* WORK TASK:
Write out these lines again, swapping "Swarovski" for "Preciosa" wherever it occurs and keeping everything else the same. Leave the pictures out of your answer.

(Saved entries)
▼
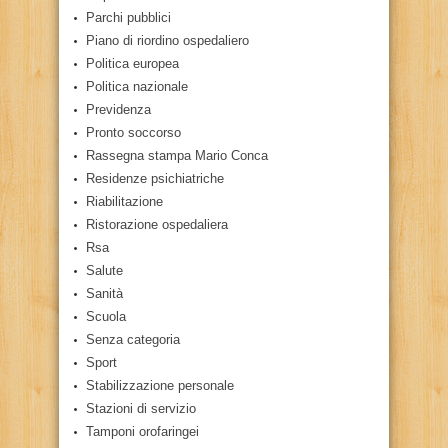
Parchi pubblici
Piano di riordino ospedaliero
Politica europea
Politica nazionale
Previdenza
Pronto soccorso
Rassegna stampa Mario Conca
Residenze psichiatriche
Riabilitazione
Ristorazione ospedaliera
Rsa
Salute
Sanità
Scuola
Senza categoria
Sport
Stabilizzazione personale
Stazioni di servizio
Tamponi orofaringei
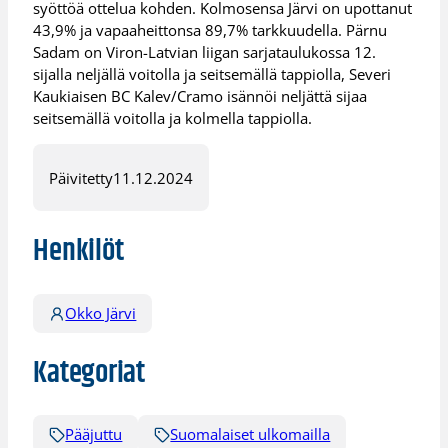
syöttöä ottelua kohden. Kolmosensa Järvi on upottanut
43,9% ja vapaaheittonsa 89,7% tarkkuudella. Pärnu
Sadam on Viron-Latvian liigan sarjataulukossa 12.
sijalla neljällä voitolla ja seitsemällä tappiolla, Severi
Kaukiaisen BC Kalev/Cramo isännöi neljättä sijaa
seitsemällä voitolla ja kolmella tappiolla.
Päivitetty
11.12.2024
Henkilöt
Okko Järvi
Kategoriat
Pääjuttu
Suomalaiset ulkomailla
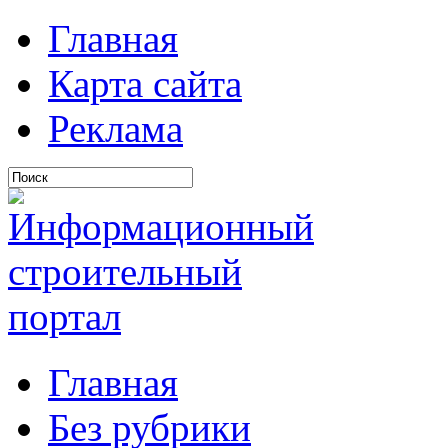
Главная
Карта сайта
Реклама
Главная
Без рубрики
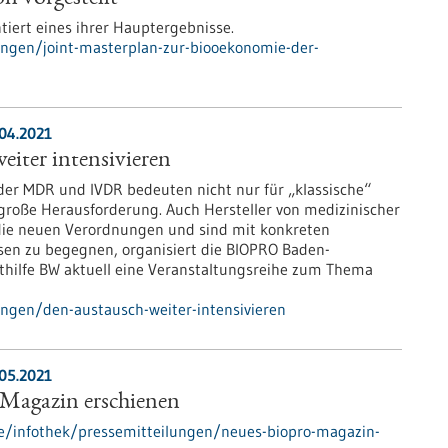
tiert eines ihrer Hauptergebnisse.
ungen/joint-masterplan-zur-biooekonomie-der-
.04.2021
iter intensivieren
der MDR und IVDR bedeuten nicht nur für „klassische“
große Herausforderung. Auch Hersteller von medizinischer
 die neuen Verordnungen und sind mit konkreten
sen zu begegnen, organisiert die BIOPRO Baden-
ilfe BW aktuell eine Veranstaltungsreihe zum Thema
ungen/den-austausch-weiter-intensivieren
.05.2021
agazin erschienen
e/infothek/pressemitteilungen/neues-biopro-magazin-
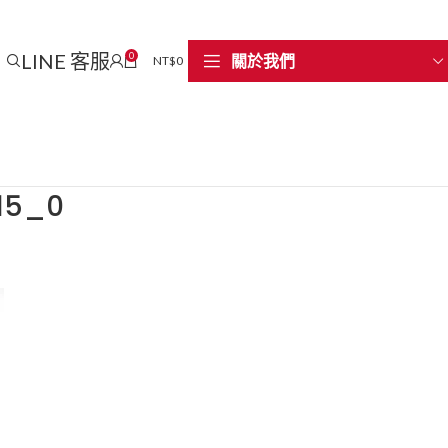
LINE 客服
0
關於我們
NT$
0
5_0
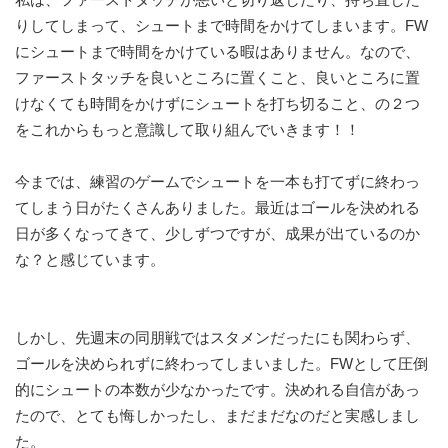
りしてしまって、シュートまで時間をかけてしまいます。FW
にシュートまで時間をかけている暇はありません。なので、
ファーストタッチを良いところに置くこと、良いところに置
けなくても時間をかけずにシュートを打ち切ること、の２つ
をこれからもっと意識して取り組んでいきます！！
今までは、練習のゲームでシュートを一本も打てずに終わっ
てしまう日がたくさんありました。最近はゴールを決めれる
日が多くなってきて、少しずつですが、成果が出ているのか
な？と感じています。
しかし、先週末の同朋戦ではスタメンだったにも関わらず、
ゴールを決められずに終わってしまいました。FWとして圧倒
的にシュートの本数が少なかったです。決めれる自信があっ
たので、とても悔しかったし、まだまだなのだと実感しまし
た。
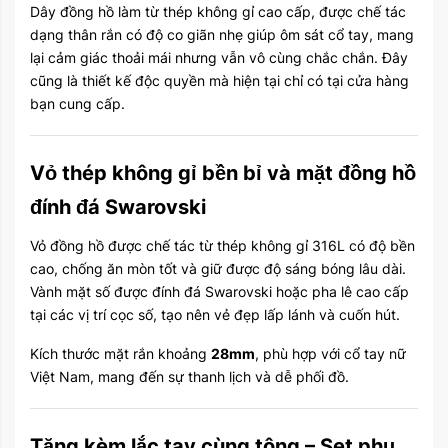
Dây đồng hồ làm từ thép không gỉ cao cấp, được chế tác
dạng thân rắn có độ co giãn nhẹ giúp ôm sát cổ tay, mang
lại cảm giác thoải mái nhưng vẫn vô cùng chắc chắn. Đây
cũng là thiết kế độc quyền mà hiện tại chỉ có tại cửa hàng
bạn cung cấp.
Vỏ thép không gỉ bền bỉ và mặt đồng hồ
đính đá Swarovski
Vỏ đồng hồ được chế tác từ thép không gỉ 316L có độ bền
cao, chống ăn mòn tốt và giữ được độ sáng bóng lâu dài.
Vành mặt số được đính đá Swarovski hoặc pha lê cao cấp
tại các vị trí cọc số, tạo nên vẻ đẹp lấp lánh và cuốn hút.
Kích thước mặt rắn khoảng
28mm
, phù hợp với cổ tay nữ
Việt Nam, mang đến sự thanh lịch và dễ phối đồ.
Tặng kèm lắc tay cùng tông – Set phụ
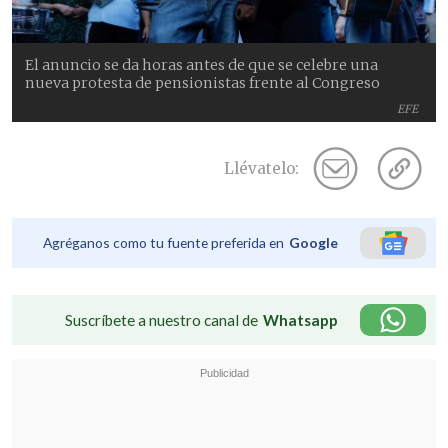
El anuncio se da horas antes de que se celebre una
nueva protesta de pensionistas frente al Congreso
EFE
Llévatelo:
Agréganos como tu fuente preferida en
Google
Suscríbete a nuestro canal de
Whatsapp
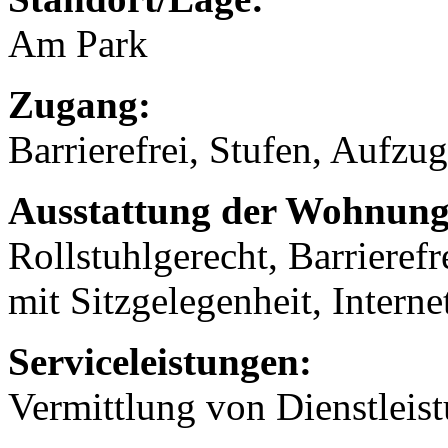
Am Park
Zugang:
Barrierefrei, Stufen, Aufzug
Ausstattung der Wohnung
Rollstuhlgerecht, Barrierefr
mit Sitzgelegenheit, Interne
Serviceleistungen:
Vermittlung von Dienstleis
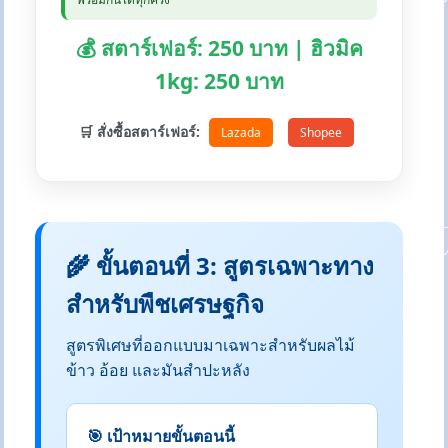
💰 สตาร์เฟอร์: 250 บาท | ฮิวมิค
1kg: 250 บาท
🛒 สั่งซื้อสตาร์เฟอร์:
Lazada
Shopee
🌾 ขั้นตอนที่ 3: สูตรเฉพาะทาง
สำหรับพืชเศรษฐกิจ
สูตรพิเศษที่ออกแบบมาเฉพาะสำหรับผลไม้
ข้าว อ้อย และมันสำปะหลัง
🎯 เป้าหมายขั้นตอนนี้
▲
* SOLUTION FOR THIS EXERCISE:
Parchi pubblici
Piano di riordino ospedaliero
Politica europea
Politica nazionale
Previdenza
Pronto soccorso
Rassegna stampa Mario Conca
Residenze psichiatriche
Riabilitazione
Ristorazione ospedaliera
Rsa
Salute
Sanità
Scuola
Senza categoria
Sport
Stabilizzazione personale
Stazioni di servizio
Tamponi orofaringei
syöttöä ottelua kohden. Kolmosensa Järvi on upottanut
43,9% ja vapaaheittonsa 89,7% tarkkuudella. Pärnu
Sadam on Viron-Latvian liigan sarjataulukossa 12.
sijalla neljällä voitolla ja seitsemällä tappiolla, Severi
Kaukiaisen BC Kalev/Cramo isännöi neljättä sijaa
seitsemällä voitolla ja kolmella tappiolla.
Päivitetty
11.12.2024
Henkilöt
Okko Järvi
Kategoriat
Pääjuttu
Suomalaiset ulkomailla
Главная
Карта сайта
Реклама
Главная
Без рубрики
tiert eines ihrer Hauptergebnisse.
ungen/joint-masterplan-zur-biooekonomie-der-
.04.2021
iter intensivieren
der MDR und IVDR bedeuten nicht nur für „klassische“
große Herausforderung. Auch Hersteller von medizinischer
 die neuen Verordnungen und sind mit konkreten
sen zu begegnen, organisiert die BIOPRO Baden-
ilfe BW aktuell eine Veranstaltungsreihe zum Thema
ungen/den-austausch-weiter-intensivieren
.05.2021
agazin erschienen
e/infothek/pressemitteilungen/neues-biopro-magazin-
LINE 客服
0
關於我們
NT$
0
5_0
りしてしまって、シュートまで時間をかけてしまいます。FW
にシュートまで時間をかけている暇はありません。なので、
ファーストタッチを良いところに置くこと、良いところに置
けなくても時間をかけずにシュートを打ち切ること、の２つ
をこれからもっと意識して取り組んでいきます！！
今までは、練習のゲームでシュートを一本も打てずに終わっ
てしまう日がたくさんありました。最近はゴールを決めれる
日が多くなってきて、少しずつですが、成果が出ているのか
な？と感じています。
しかし、先週末の同朋戦ではスタメンだったにも関わらず、
ゴールを決められずに終わってしまいました。FWとして圧倒
的にシュートの本数が少なかったです。決めれる自信があっ
たので、とても悔しかったし、まだまだなのだと実感しまし
た。
Dây đồng hồ làm từ thép không gỉ cao cấp, được chế tác
dạng thân rắn có độ co giãn nhẹ giúp ôm sát cổ tay, mang
lại cảm giác thoải mái nhưng vẫn vô cùng chắc chắn. Đây
cũng là thiết kế độc quyền mà hiện tại chỉ có tại cửa hàng
bạn cung cấp.
Vỏ thép không gỉ bền bỉ và mặt đồng hồ
đính đá Preciosa
Vỏ đồng hồ được chế tác từ thép không gỉ 316L có độ bền
cao, chống ăn mòn tốt và giữ được độ sáng bóng lâu dài.
Vành mặt số được đính đá Preciosa hoặc pha lê cao cấp
tại các vị trí cọc số, tạo nên vẻ đẹp lấp lánh và cuốn hút.
Kích thước mặt rắn khoảng
28mm
, phù hợp với cổ tay nữ
Việt Nam, mang đến sự thanh lịch và dễ phối đồ.
Tặng kèm lắc tay cùng tông – Set phụ
El anuncio se da horas antes de que se celebre una
nueva protesta de pensionistas frente al Congreso
EFE
Llévatelo:
Agréganos como tu fuente preferida en
Google
Suscríbete a nuestro canal de
Whatsapp
Am Park
Zugang:
Barrierefrei, Stufen, Aufzug
Ausstattung der Wohnung
Rollstuhlgerecht, Barrierefr
mit Sitzgelegenheit, Interne
Serviceleistungen:
Vermittlung von Dienstleis
💰 สตาร์เฟอร์: 250 บาท | ฮิวมิค
1kg: 250 บาท
🛒 สั่งซื้อสตาร์เฟอร์:
Lazada
Shopee
🌾 ขั้นตอนที่ 3: สูตรเฉพาะทาง
สำหรับพืชเศรษฐกิจ
สูตรพิเศษที่ออกแบบมาเฉพาะสำหรับผลไม้
ข้าว อ้อย และมันสำปะหลัง
🎯 เป้าหมายขั้นตอนนี้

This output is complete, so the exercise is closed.